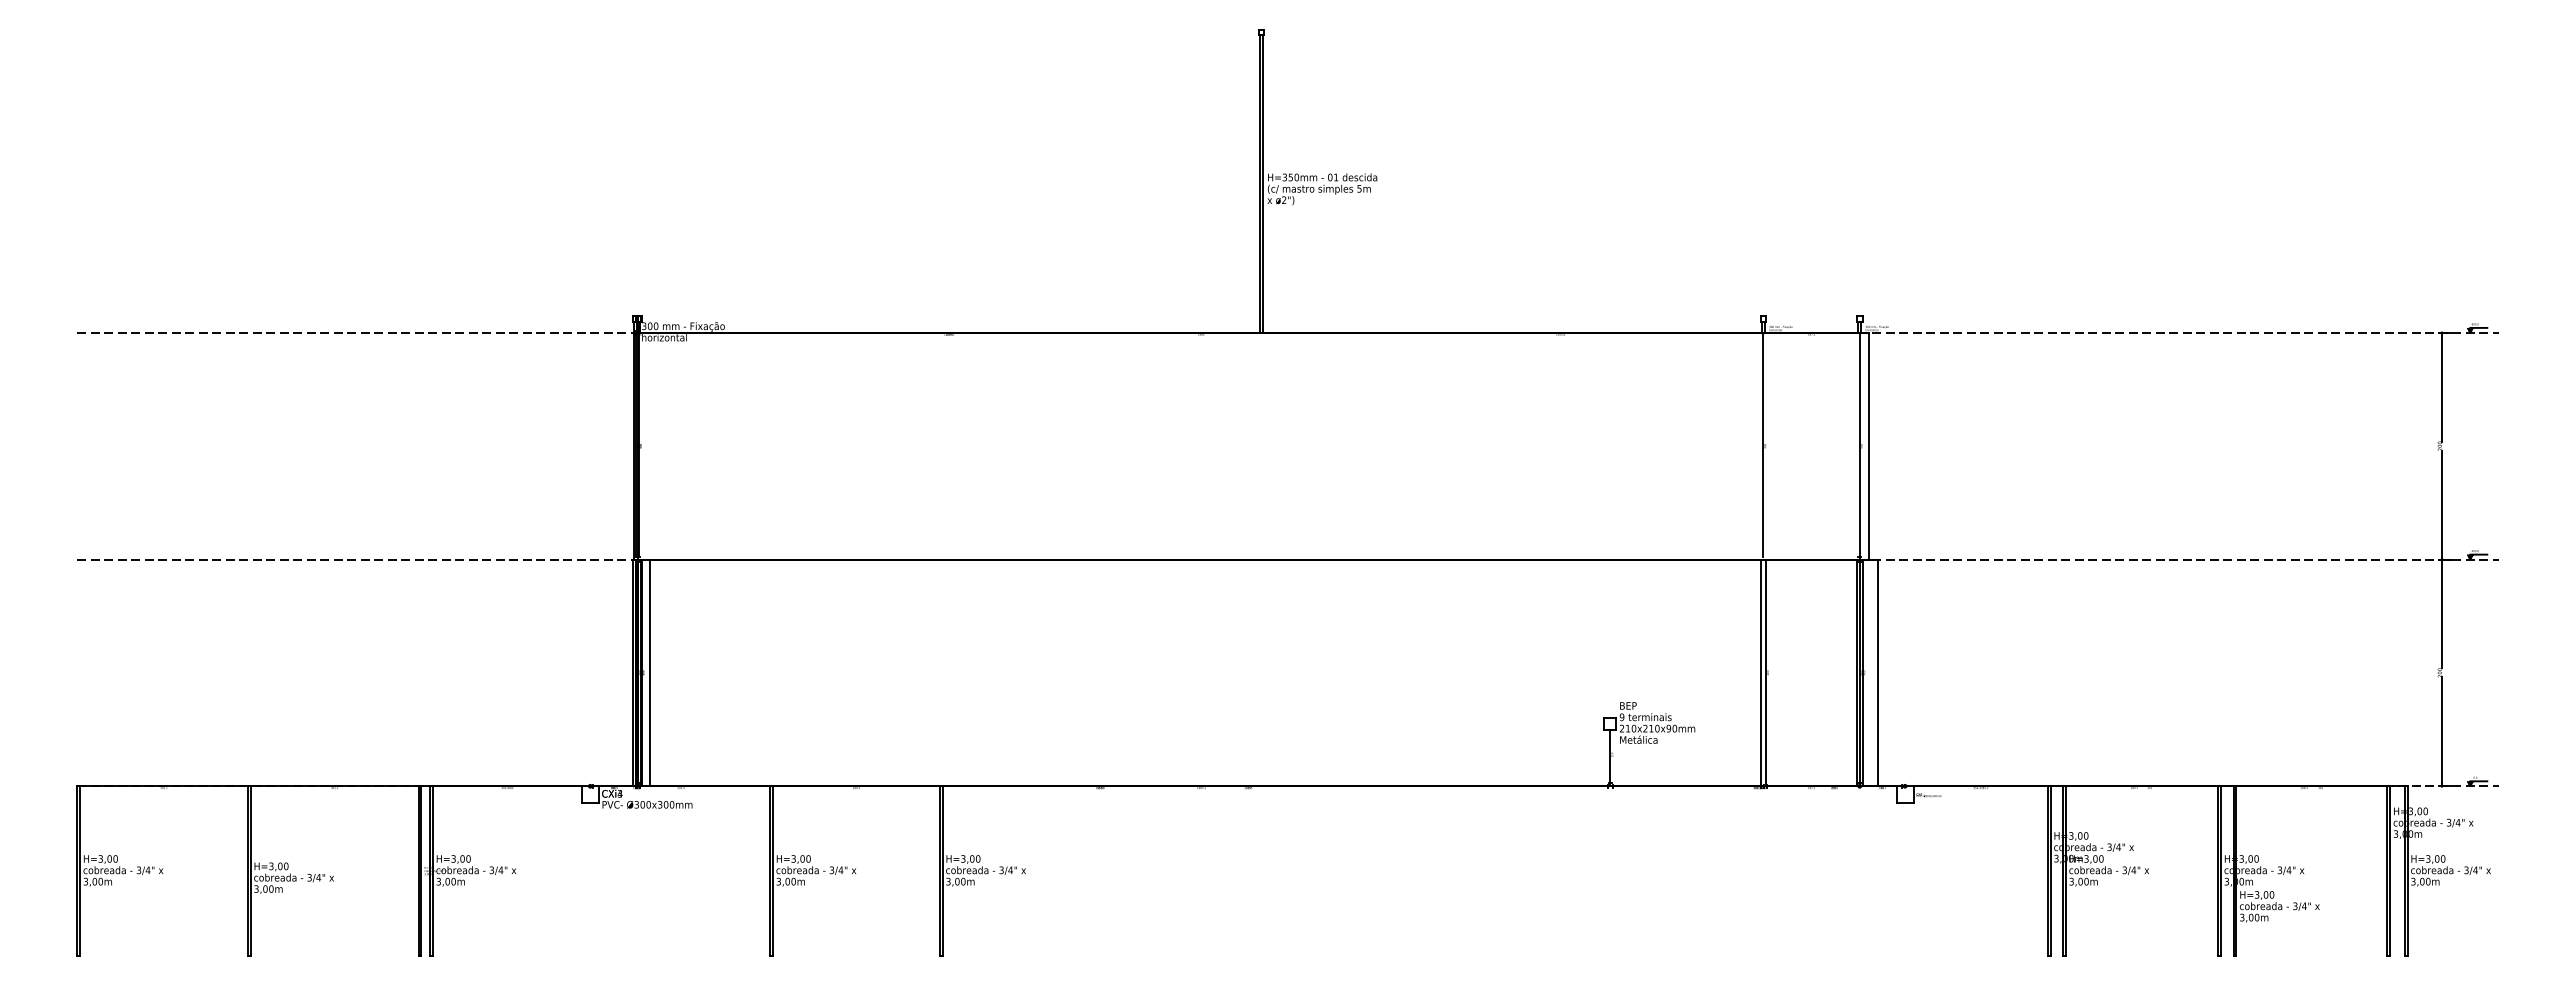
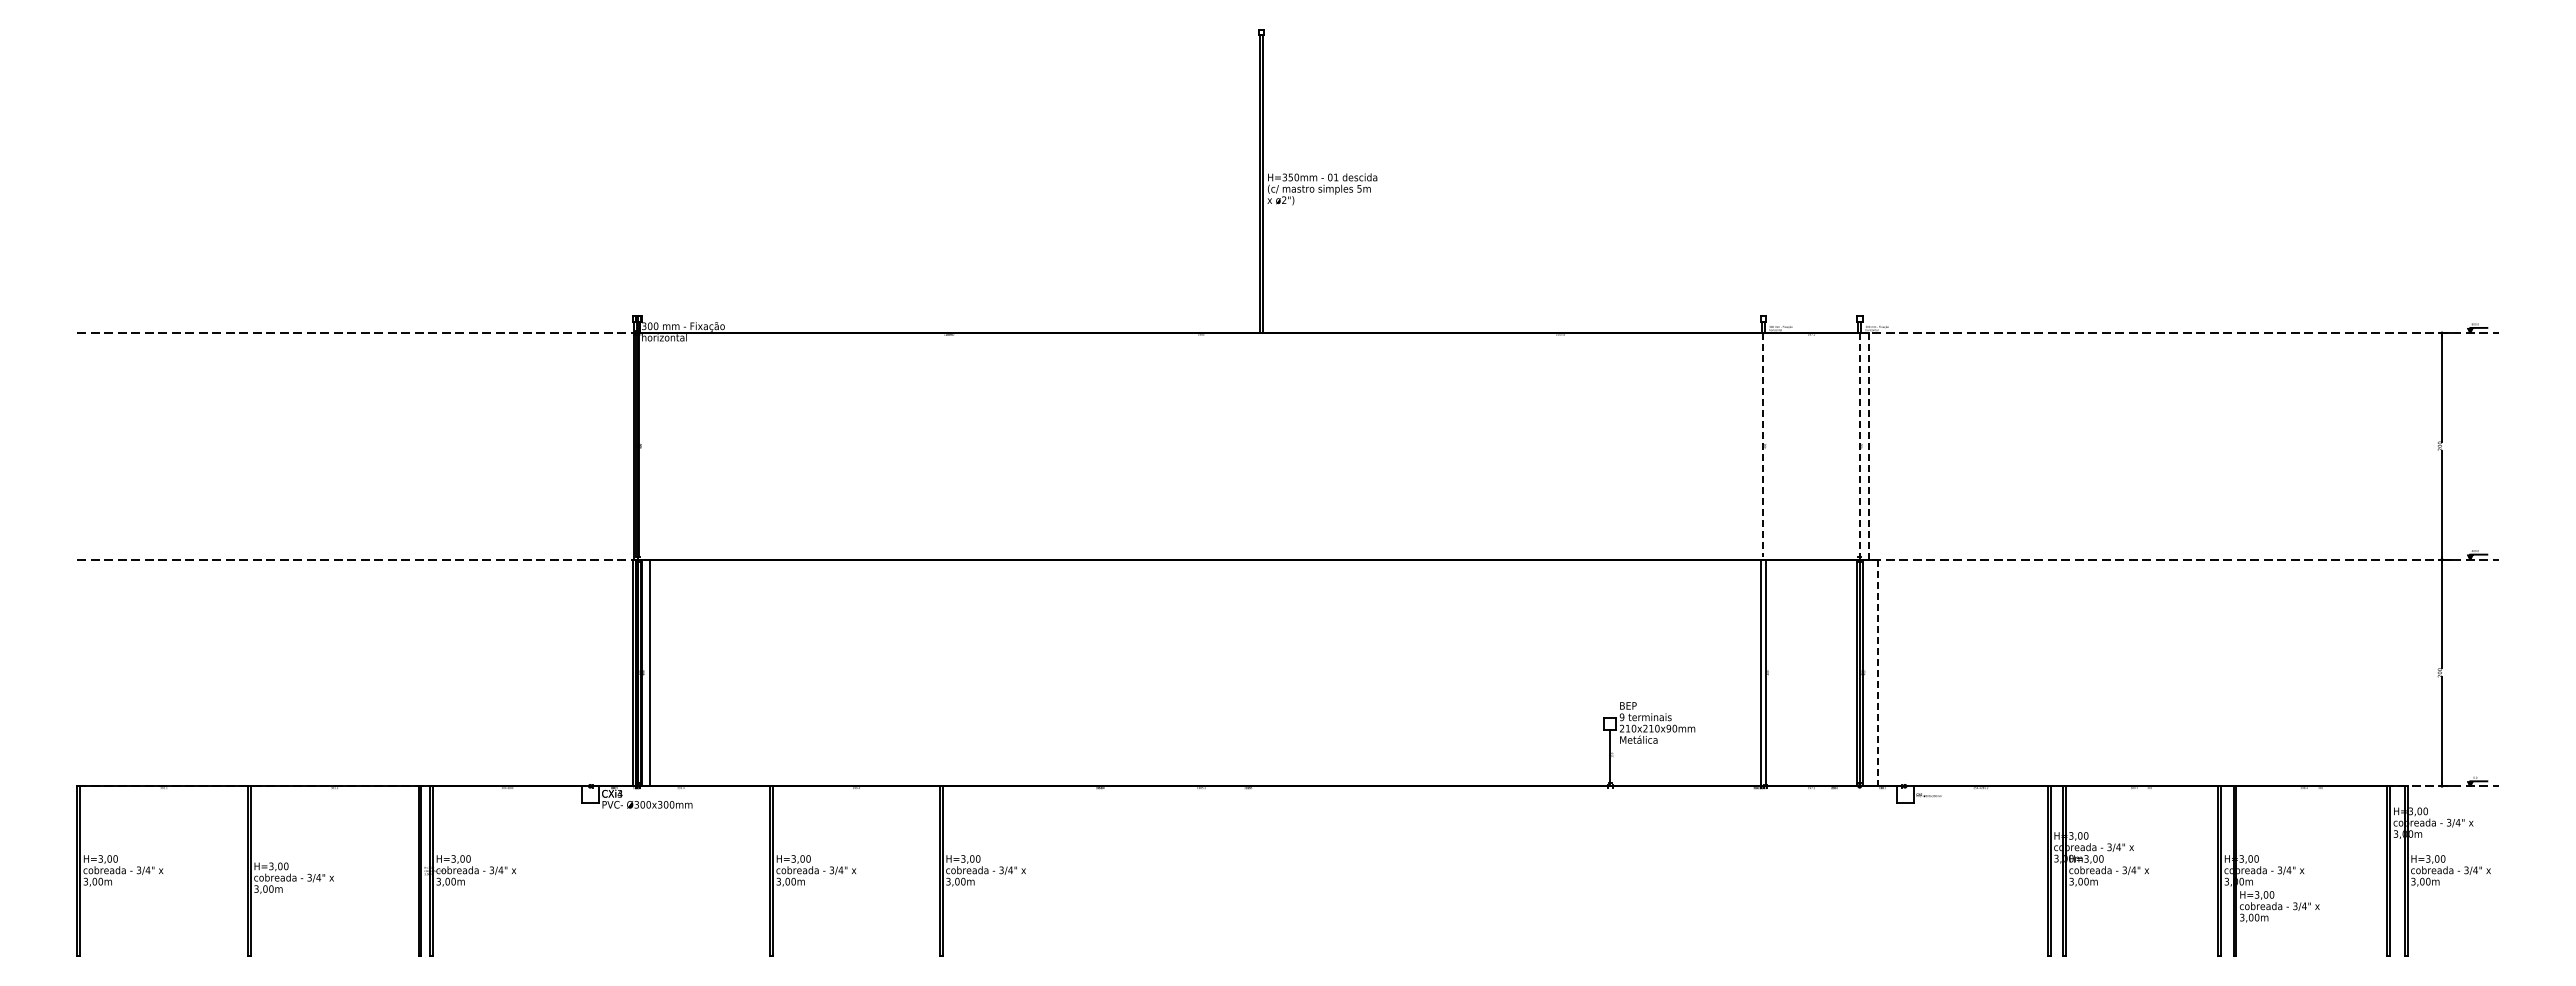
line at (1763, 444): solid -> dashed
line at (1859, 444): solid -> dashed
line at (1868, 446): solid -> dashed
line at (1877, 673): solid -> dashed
* * *
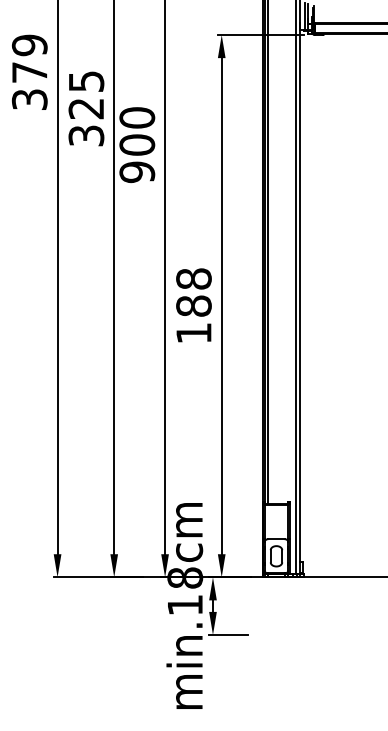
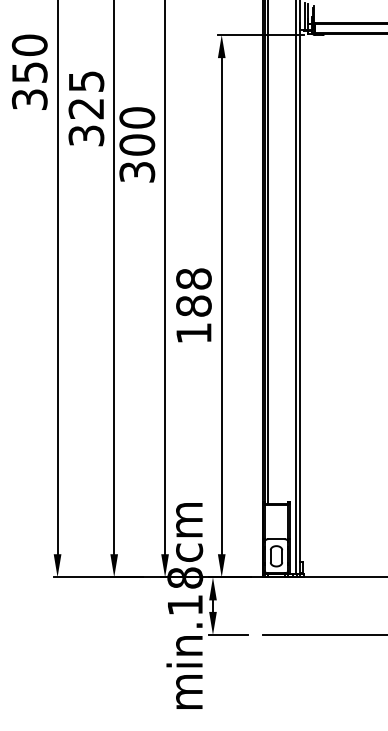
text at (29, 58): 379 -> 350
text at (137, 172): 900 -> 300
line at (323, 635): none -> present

Short task:
Reproduce the items that open with the line containing "line at (1763, 444): solid -> dashed" and close with the line containing "line at (1877, 673): solid -> dashed", including both of those lines.

Solved exercise:
line at (1763, 444): solid -> dashed
line at (1859, 444): solid -> dashed
line at (1868, 446): solid -> dashed
line at (1877, 673): solid -> dashed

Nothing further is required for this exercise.